Physically, BOATraNET is an 11.8-inch by 8.6-inch by 2.4-inch black box, with a stubby Wi-Fi antenna at the back. Inside the box, there’s a marine computer equipped with a fanless processor and solid-state hard drive. The unit also has a preloaded web server operating system that takes all the data available from the boat’s existing conventional marine electronics—chartplotters, instruments, GPS, and so on—and uses that information to automatically build constantly updated web pages, giving anyone onboard the lowdown  on where they are and where they’re heading, navigation information such as boat speed, depth, and wind direction, and AIS information about who is around them. The unit will also accept data from any brand of marine electronics, and its output can be viewed on any device that includes a web browser—iPhone, iPad, Android, or Blackberry. 

Another page on your private BOATraNET site is called “Documents.” Nick Heyes, the CEO of Digital Yacht, tells me that he envisions the feature being used to store PDF copies of all the manuals and paperwork that go with a well-found modern boat, but of course it could store any book that is available in PDF format so you could offer your guests and crew access to guidebooks about your destinations, or a library of your favorite novels. Similar BOATraNET pages store photos and music, all transferred to the system’s solid-state hard drive from a USB stick. 

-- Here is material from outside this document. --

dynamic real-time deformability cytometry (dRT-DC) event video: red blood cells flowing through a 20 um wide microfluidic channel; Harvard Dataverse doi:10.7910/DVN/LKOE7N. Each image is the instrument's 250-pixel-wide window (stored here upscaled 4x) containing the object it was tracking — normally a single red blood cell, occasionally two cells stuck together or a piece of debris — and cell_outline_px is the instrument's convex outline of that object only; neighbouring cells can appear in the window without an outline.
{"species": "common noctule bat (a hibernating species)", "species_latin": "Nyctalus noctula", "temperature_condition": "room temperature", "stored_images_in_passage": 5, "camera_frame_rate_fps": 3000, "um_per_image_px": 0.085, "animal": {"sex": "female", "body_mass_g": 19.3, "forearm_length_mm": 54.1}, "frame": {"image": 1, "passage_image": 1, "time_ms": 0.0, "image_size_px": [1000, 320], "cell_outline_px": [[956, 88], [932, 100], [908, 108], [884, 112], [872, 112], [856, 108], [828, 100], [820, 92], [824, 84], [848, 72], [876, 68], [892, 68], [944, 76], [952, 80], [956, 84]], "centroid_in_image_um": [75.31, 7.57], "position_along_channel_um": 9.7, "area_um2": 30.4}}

And when you get into port, BOATraNET has one more trick up its sleeve—it can connect, through a long-range wireless adapter, to the marina’s hotspot, and the Internet. So you can watch as your guests all turn their eyes to personal devices, to see what e-mails they’ve missed while they were cruising.

Devices onboard follow suit, updating software and charts, weather, and other data when they find a live Internet connection of sufficient bandwidth. This maintenance will only increase as protocols improve, and similar functionality may fan out through the boat’s network as things like tank sensors and transducers become “smarter” and linked to the helm wirelessly. Those wire runs may go away sooner than we think, saving rigging and weight as systems rely on the airwaves more and more. And perhaps the Copper Age we have known for so long will finally draw to a close.